Sounds like you'll do okay with either guy, right? Well, here comes the spoiler: Those cuts won't come for free.

Even before the financial crisis came up, the government had been running significant budget deficits. And it will continue to do so under both the Obama and McCain plans, at least if spending comes in as the Congressional Budget Office projects.

Plus, there are even bigger fiscal challenges coming down the road, thanks to rising costs in Medicaid and, to a much lesser extent, Social Security.

Here's why that matters: The economic drag of debt can offset whatever growth you'd hope to stimulate with the tax cuts. And eventually, somebody's going to have to pay the bill. Yes, that means you - or your kids.

Says Andrew Yarrow, vice president of Public Agenda: "The sad but sort of obvious truth is that taxes will have to go up in the aggregate." Just not in this term apparently.

Both sides say they'll slash spending as well as taxes. Color the TPC's Williams skeptical. "They say they'll get rid of unnecessary spending, but most of the specific action is on the tax side," he says.

Obama needs to find fewer cuts, since his tax plan would raise $1.2 trillion more in revenue than McCain's plan over the next 10 years. And of course, he plans to get out of Iraq sooner, which should certainly save the country a few bucks.

But he also has big ambitions for government at home, which will undoubtedly cost more than he hopes. And unlike McCain, he hasn't committed to a date for balancing the budget.

"We have to recognize that [the deficit puts us] in a very deep fiscal hole," says Jason Furman, Obama's economic policy director. "We're also in a deep hole in terms of middle-class income, health care, college and a lot of the most important things in our society. We're not going to solve both those problems in Year One of an Obama administration."
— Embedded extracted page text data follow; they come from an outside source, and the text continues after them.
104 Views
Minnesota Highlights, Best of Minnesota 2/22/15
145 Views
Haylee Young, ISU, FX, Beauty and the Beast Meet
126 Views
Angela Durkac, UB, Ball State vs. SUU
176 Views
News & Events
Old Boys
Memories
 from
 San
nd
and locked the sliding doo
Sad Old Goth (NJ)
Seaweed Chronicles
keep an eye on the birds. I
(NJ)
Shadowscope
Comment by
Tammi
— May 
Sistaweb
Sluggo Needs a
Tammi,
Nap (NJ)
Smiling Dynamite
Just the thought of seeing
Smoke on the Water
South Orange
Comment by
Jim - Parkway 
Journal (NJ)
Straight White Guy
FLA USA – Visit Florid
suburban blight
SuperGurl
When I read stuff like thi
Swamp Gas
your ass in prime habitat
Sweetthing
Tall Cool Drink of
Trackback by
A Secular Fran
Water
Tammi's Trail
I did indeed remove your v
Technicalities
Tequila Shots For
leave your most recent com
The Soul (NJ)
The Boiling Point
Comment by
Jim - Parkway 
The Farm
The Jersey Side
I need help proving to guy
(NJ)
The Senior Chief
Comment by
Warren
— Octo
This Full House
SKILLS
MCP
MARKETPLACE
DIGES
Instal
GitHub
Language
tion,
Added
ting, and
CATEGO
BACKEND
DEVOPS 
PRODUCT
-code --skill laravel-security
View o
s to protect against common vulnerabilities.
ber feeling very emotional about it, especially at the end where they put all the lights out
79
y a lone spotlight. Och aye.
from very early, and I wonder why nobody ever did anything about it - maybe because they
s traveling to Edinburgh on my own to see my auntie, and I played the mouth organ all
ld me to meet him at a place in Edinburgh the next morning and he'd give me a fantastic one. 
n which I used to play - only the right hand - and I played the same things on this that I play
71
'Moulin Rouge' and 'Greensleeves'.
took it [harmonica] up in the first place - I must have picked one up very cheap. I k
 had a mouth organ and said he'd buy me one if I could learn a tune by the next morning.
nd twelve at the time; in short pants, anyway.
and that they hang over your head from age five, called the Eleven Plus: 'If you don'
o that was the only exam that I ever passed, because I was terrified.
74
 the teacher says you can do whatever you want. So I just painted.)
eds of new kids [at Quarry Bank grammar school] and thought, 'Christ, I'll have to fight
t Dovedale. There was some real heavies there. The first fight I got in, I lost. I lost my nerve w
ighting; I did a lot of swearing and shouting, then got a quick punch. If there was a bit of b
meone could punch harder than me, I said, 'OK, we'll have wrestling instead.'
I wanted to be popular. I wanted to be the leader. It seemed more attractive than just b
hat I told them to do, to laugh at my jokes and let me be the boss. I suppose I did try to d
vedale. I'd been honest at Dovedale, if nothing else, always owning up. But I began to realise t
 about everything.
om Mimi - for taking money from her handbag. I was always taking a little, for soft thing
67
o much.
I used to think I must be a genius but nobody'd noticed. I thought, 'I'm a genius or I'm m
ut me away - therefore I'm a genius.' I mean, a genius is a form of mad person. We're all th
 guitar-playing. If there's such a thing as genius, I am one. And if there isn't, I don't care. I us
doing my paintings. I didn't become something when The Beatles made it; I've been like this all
Obama has acknowledged that the current financial crisis means he won't be able to push for his full agenda early in his term but hasn't said what he'd put on the back burner.

McCain talks even more about aggressive spending cuts - and he'll need them. Trouble is, there aren't a lot of easy targets: The earmarks McCain so often attacks are a tiny slice of the budget - just $18 billion vs. a $500 billion deficit. His domestic policy advisor, Douglas Holtz-Eakin, talks about reining in Social Security and Medicare spending.

Point out that these are two of the more bulletproof programs on the Hill, and Holtz-Eakin responds, "That's why you have to change the focus of Washington. Look, the people who are afraid of John McCain are the people who think he might succeed."